*** Stored data ***

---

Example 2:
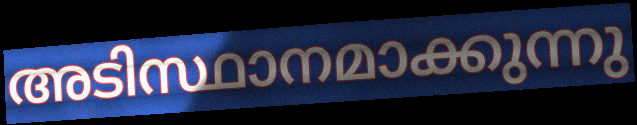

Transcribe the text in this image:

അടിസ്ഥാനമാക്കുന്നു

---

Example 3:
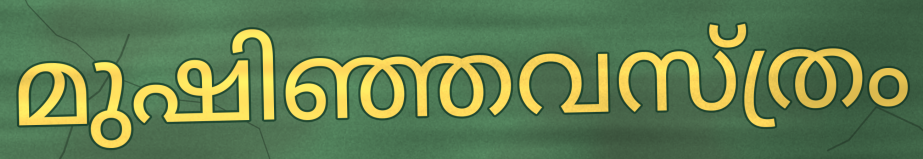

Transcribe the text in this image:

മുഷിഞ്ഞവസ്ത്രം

***
*** Stored data ***

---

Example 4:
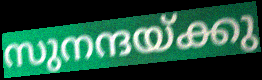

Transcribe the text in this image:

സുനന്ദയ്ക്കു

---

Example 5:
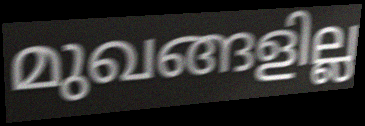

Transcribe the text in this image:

***
*** Stored data ***

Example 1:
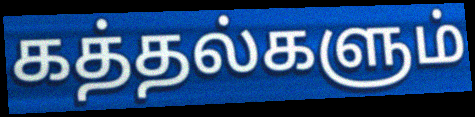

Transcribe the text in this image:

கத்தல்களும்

***

__Exercise objective__. Locate and copy each line in the data above that includes the word "Example".

__Exercise response__.
Example 2:
Example 3:
Example 4:
Example 5:
Example 1:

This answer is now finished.